One common bug we encountered is where an object can be None and the developer assumes it’s not. This is often caused by a lack of understanding of what certain APIs may return, sometimes due to bad documentation and sometimes due to not even reading documentation. This also manifests itself in code where a lot of exceptions are caught and thrown. This allows for situations where variables are either not declared or declared but in a different state than what the developer expected.
When developing the fuzzer and going through bugs, we also performed a review of the code. One of the bugs we found that had previously gone through code review and was not caught by unit tests or our fuzzer was this:
If you look at the not-equal implementation, you’ll notice a logic bug. You should not return false every time other is an instance of Tag. Rather, you should return True if the other object is not a Tag.
These can be hard to spot. As a result they may occur in codebases even with a mature review process. Fuzzing won’t detect it either.
In this case one should flag the use of a __ne__() function as extra interesting due to it no longer being required in Python 3. Look for a future blog post in which we’ll cover some other tips and techniques for when you’re auditing Python code.

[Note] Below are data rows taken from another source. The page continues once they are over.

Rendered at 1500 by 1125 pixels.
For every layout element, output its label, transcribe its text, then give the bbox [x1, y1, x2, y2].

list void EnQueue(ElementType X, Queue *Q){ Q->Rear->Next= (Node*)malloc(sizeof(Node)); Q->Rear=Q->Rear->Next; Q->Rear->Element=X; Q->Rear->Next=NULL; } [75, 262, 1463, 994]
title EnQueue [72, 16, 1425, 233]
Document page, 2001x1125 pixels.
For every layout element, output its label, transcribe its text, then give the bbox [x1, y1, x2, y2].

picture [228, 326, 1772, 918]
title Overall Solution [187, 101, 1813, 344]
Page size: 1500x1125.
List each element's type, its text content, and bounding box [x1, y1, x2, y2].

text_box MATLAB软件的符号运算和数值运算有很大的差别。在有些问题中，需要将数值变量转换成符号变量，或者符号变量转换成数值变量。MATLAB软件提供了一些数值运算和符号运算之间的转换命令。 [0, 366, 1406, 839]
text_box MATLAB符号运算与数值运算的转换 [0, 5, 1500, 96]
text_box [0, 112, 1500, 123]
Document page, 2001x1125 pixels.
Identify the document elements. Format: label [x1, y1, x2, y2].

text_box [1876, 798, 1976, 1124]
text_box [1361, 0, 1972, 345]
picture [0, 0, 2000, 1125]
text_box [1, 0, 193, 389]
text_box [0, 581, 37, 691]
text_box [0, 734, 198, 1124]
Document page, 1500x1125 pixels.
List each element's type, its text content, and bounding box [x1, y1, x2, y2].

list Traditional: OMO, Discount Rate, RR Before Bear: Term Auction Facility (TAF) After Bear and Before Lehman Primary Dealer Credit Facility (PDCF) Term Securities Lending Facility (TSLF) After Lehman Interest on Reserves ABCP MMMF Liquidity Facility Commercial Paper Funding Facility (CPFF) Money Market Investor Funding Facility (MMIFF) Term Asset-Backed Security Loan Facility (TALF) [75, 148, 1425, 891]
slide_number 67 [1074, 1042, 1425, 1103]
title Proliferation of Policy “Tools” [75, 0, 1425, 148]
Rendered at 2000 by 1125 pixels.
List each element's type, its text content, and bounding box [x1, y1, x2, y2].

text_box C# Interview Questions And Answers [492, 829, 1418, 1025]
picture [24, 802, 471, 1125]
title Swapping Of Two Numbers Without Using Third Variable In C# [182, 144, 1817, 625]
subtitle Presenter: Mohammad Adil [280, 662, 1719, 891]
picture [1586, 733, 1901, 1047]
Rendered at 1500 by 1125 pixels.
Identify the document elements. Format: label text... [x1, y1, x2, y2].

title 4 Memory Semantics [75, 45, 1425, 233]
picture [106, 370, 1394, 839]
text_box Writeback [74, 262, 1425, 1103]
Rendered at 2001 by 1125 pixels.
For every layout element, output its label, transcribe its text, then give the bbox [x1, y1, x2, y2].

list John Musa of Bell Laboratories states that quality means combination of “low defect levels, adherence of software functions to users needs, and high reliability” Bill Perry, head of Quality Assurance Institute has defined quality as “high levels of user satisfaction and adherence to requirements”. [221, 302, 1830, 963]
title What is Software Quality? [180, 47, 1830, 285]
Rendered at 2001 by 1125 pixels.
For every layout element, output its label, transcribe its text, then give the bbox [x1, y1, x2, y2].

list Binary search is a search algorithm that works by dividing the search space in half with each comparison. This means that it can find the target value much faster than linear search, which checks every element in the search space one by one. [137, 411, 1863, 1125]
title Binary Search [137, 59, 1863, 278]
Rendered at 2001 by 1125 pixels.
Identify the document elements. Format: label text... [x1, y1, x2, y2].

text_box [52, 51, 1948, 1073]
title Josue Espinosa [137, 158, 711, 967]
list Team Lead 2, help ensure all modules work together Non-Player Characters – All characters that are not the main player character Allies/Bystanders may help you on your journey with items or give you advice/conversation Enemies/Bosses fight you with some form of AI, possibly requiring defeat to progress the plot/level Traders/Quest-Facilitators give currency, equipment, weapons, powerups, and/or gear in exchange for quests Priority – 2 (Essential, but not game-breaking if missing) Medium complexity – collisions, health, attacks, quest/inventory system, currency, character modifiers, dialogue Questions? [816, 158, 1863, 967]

Final thoughts: Fuzzing is not a silver bullet
One problem we noticed when we deployed this fuzzer was that some of our code was not optimized for fuzzing. A big portion of our codebases relies on communicating with internal and external APIs. Fuzzing it directly without mocking will cause a big overhead, and in many cases it would be impractical to mock such interfaces. One could decide to fuzz only the parts of the codebase without API dependencies, but that still leaves a lot of complicated behavior that we won’t be able to test. It’s therefore important that all developers agree on a path to attempt to separate logic and networking to ensure that most logic can be fuzzed. (In a follow-up blog post we’ll explore how we’re automatically testing our API endpoints both for differences between our API specification and the implementation, and for ways to trigger server errors.)
The bugs described above often arise during large rewrites when test coverage may be reduced. Due to the sheer amount of changes it may become unmanageable for a reviewer to understand everything going on.
Fuzzing can help — as an addition to code review and unit tests. It allows us to move faster, because we’re able to trust our code more. Fuzzing does have its limitations in terms of what bugs it can find and where it can be used effectively, and it should never be used as a replacement for code review and unit tests. As a safety net, however, fuzzing is proving to be helpful, and internally we’ve found that fuzzing improves our overall confidence in our product. It’s something we want to continue exploring.